If the equation x^4 -λx^2 +9 has only two real roods, then the set of values of `λ` is

To solve the problem, we need to analyze the given polynomial equation \( x^4 - \lambda x^2 + 9 = 0 \) and determine the conditions under which it has exactly two real roots. ### Step-by-Step Solution: 1. **Rewrite the Equation**: We start with the equation: \[ x^4 - \lambda x^2 + 9 = 0 \] Let's substitute \( y = x^2 \).
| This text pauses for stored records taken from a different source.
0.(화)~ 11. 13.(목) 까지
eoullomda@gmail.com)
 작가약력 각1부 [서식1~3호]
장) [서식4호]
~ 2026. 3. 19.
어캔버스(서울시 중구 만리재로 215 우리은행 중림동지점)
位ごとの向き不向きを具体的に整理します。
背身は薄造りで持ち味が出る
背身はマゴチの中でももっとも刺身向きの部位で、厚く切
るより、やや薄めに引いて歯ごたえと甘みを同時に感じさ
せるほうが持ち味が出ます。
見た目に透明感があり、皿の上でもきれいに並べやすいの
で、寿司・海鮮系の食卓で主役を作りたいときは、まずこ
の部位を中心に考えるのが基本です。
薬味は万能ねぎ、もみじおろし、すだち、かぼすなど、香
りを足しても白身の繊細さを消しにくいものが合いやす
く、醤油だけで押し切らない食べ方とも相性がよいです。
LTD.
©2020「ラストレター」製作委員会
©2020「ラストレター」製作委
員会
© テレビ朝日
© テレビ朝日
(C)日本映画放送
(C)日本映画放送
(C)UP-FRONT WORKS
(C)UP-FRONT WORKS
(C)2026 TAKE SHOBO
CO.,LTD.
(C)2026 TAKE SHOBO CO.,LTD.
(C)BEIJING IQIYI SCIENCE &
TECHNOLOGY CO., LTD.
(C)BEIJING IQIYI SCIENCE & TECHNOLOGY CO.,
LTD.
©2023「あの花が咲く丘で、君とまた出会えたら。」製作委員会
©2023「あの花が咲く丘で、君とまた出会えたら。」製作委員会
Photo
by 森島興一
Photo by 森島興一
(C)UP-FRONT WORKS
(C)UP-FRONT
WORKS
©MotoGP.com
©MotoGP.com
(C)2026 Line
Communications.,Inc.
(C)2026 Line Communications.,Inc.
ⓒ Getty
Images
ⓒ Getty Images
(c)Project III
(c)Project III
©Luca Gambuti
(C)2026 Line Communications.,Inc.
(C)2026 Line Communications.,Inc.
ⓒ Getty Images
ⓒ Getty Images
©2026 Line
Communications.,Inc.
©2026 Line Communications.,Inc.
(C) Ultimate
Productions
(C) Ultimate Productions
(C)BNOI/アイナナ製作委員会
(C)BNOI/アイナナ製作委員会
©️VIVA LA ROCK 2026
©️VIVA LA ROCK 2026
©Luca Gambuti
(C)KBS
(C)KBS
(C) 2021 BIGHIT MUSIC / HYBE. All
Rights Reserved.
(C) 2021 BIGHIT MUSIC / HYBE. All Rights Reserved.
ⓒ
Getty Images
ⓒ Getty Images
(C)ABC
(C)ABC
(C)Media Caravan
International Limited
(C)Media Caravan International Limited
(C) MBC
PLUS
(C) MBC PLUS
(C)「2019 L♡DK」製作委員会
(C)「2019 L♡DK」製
Then the equation becomes: \[ y^2 - \lambda y + 9 = 0 \] 2. **Determine the Nature of Roots**: The roots of the quadratic equation \( y^2 - \lambda y + 9 = 0 \) can be found using the discriminant \( D \): \[ D = b^2 - 4ac = (-\lambda)^2 - 4 \cdot 1 \cdot 9 = \lambda^2 - 36 \] 3. **Conditions for Roots**: For the original quartic equation to have exactly two real roots, the quadratic in \( y \) must have one double root (which corresponds to two equal roots in \( x \)), or two distinct roots that yield only two real values for \( x \). - **Double Root Condition**: For the quadratic to have a double root: \[ D = 0 \implies \lambda^2 - 36 = 0 \implies \lambda^2 = 36 \implies \lambda = 6 \text{ or } \lambda = -6 \] - **Two Distinct Roots Condition**: For the quadratic to have two distinct roots, we need: \[ D > 0 \implies \lambda^2 - 36 > 0 \implies \lambda^2 > 36 \implies \lambda < -6 \text{ or } \lambda > 6 \] 4. **Combining Conditions**: The conditions for having exactly two real roots (either as a double root or two distinct roots) can be summarized as: - \( \lambda = 6 \) (double root) - \( \lambda = -6 \) (double root) - \( \lambda < -6 \) (two distinct roots) - \( \lambda > 6 \) (two distinct roots) 5. **Conclusion**: The set of values of \( \lambda \) for which the equation \( x^4 - \lambda x^2 + 9 = 0 \) has exactly two real roots is: \[ (-\infty, -6) \cup (6, \infty) \] Therefore, the answer is that the set of values of \( \lambda \) is \( (-\infty, -6) \cup (6, \infty) \).